Romeo-Polunin è stato travolgente di salti, giri, slancio romantico, portamento nobilmente elegante, e Giulietta, più fragile e contenuta, non poteva che esserne travolta d’amore, anche se il suo amato le ha ucciso il fratello Tebaldo, il bruno Gaifullin, che non è da meno di Polunin per vigore e bellezza tecnica, specie quando competono nella scena virile del duello che li vede in pieno fulgore di passi e figure accademiche perfette. Dopo gli abbracci della camera da letto che coronano l’amour fou di R&G, gli spettatori entusiasti sono esplosi in un boato. Potenza del balletto, che sublima l’eros ormai di ordinaria amministrazione su ogni genere di schermi, personal e home. La musica registrata di Prokof’ev era potente, fragorosa, data l’ampiezza degli spazi, con aggiunte di campane e di sonorità elettroniche drammatiche, da film, a scandire l’azione in episodi incalzanti.
Le scene dell’artista David Umemoto sono austere, architettoniche, ma completamente mobili in modo da trasformarsi funzionalmente in scale, balconi, angoli di strada, stanze di palazzo, alcova e tomba. I costumi per il gruppo (internazionale, con 4 solisti, 17 ragazze e ragazzi del corpo di ballo e 9 sostituti) sono volutamente neutri, grigio-neri, in modo che spicchi la giacchetta rossa di Mercuzio, quella gialla di Benvolio-Giorgio Garrett, e quella verde del fidanzato respinto Paride-Kilian Smith. Le calzamaglie maschili sono d’ordinanza, bianche o nere. Il padre di Giulietta Ross Freddie Ray torreggia, tutto in nero.
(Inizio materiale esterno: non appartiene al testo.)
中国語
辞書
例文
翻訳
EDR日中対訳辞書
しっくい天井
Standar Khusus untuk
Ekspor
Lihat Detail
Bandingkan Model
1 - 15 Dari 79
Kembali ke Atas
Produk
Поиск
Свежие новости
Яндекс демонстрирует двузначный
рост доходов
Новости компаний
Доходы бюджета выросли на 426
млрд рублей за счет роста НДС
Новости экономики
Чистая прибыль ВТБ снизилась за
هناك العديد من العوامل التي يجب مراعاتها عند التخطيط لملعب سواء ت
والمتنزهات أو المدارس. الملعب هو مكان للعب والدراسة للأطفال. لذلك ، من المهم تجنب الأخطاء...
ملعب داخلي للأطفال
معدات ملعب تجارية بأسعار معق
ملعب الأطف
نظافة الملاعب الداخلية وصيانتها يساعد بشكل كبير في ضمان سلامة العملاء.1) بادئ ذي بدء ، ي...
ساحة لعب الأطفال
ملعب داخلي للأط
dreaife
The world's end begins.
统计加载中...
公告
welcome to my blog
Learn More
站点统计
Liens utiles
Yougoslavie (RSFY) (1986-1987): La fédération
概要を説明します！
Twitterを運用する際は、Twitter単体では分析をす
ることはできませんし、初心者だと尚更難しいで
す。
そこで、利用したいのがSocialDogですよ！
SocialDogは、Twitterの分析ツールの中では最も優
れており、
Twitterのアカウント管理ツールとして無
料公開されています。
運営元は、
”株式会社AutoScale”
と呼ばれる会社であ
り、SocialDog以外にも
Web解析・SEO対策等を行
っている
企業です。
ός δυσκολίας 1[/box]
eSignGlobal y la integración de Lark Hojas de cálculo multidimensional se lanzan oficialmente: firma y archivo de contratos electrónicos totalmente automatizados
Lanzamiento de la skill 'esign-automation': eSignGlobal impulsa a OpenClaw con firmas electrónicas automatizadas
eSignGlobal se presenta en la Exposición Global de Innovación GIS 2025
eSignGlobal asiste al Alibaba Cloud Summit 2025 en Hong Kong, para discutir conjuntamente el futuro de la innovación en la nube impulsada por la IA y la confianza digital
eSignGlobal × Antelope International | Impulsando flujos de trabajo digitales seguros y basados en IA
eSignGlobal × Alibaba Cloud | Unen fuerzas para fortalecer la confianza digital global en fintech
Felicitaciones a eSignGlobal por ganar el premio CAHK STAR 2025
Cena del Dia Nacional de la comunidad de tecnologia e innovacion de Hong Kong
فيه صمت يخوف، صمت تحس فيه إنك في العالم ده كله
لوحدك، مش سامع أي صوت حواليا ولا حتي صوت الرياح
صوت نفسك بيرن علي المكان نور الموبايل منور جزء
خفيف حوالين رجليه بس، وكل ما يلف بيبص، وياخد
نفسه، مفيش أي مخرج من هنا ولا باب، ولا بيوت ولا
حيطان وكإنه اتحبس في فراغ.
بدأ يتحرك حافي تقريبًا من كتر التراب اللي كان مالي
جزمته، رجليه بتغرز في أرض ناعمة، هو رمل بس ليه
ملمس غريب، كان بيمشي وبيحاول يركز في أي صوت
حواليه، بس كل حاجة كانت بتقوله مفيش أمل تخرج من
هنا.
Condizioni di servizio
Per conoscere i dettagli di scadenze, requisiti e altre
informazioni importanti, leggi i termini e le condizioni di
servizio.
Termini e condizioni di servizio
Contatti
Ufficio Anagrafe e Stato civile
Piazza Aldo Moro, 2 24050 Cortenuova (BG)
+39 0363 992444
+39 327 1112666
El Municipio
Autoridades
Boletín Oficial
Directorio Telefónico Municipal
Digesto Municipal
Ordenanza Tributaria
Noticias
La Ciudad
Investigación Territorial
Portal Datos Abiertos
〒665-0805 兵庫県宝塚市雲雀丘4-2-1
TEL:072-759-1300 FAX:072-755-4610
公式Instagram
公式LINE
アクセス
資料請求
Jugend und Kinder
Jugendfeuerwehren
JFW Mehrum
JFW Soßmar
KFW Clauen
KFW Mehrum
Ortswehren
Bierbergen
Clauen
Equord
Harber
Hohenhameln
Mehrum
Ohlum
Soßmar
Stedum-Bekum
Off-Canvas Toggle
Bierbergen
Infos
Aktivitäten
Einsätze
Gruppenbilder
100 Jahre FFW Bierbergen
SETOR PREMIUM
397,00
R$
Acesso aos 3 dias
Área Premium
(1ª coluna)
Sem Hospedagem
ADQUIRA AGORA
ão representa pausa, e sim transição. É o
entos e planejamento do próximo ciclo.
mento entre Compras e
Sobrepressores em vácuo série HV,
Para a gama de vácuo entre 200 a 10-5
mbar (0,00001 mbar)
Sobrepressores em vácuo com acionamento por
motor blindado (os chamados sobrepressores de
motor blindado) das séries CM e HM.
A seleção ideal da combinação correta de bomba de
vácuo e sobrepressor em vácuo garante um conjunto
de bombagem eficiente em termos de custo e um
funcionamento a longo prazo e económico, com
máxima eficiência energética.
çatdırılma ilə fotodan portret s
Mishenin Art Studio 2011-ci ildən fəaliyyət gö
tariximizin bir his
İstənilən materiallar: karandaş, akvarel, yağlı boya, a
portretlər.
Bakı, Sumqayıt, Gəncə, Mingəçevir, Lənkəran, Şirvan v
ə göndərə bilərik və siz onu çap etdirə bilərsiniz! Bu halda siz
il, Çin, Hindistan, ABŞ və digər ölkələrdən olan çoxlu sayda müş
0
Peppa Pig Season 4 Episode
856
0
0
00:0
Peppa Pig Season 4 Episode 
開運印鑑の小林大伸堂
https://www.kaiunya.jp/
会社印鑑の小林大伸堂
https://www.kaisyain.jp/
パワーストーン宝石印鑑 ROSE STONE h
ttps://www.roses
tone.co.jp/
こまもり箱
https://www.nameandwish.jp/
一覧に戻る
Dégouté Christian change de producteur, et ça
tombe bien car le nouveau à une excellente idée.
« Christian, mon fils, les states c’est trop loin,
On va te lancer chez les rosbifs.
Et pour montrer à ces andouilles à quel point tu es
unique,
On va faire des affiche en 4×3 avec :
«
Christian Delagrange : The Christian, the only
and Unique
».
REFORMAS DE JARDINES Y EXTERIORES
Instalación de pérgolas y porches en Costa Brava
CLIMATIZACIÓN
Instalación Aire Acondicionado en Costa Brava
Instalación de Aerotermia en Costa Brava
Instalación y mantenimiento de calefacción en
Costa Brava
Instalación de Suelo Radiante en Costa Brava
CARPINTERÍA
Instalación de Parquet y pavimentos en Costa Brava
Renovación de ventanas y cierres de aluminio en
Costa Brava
Giulietta, la ragazzina appassionata al centro del dramma- Alina fa tutto giusto dall’inizio alla fine, tra modestia e educata passione in camiciola bianca e poi rossa (ha un po’ troppi lustrini e dorature, anche quando non sarebbe il caso).
E non servirebbe neppure il mega-maxi vaso di fiori, che appare e scompare inopinatamente, di Tage Andersen, famoso designer danese di giardini.
Asciugare la storia porta vantaggio e risolve alcune incongruenze. Bene, ad esempio, che alla festa fatale, in cui i due protagonisti incrociano gli sguardi, tutti siano bendati- di solito solo Romeo, Mercuzio e Benvolio sono invece mascherati- il che giustifica in maniera più plausibile la scoperta successiva da parte della tenera Giulietta di chi sia- e di quale famiglia- l’oggetto del colpo di fulmine reciproco degli amanti segreti. Il solito frate deus ex machina purtroppo appare anche in questa drammaturgia “moderna”, ma per fortuna rapidamente. E altrettanto rapidamente Giulietta decide di bere il veleno, senza esitare troppo, come d’uso nelle versioni più frequenti del balletto. Qualche flash back, all’inizio, e nei momenti cruciali, qualche fiaccola accesa ai lati, qualche nero per il cambio scena, danno un tocco cinematografico alla produzione, secondo gli intenti del Divino Sergei, che si è aperto le porte per una nuova carriera di personale intraprendenza nel business dello spettacolo danzante.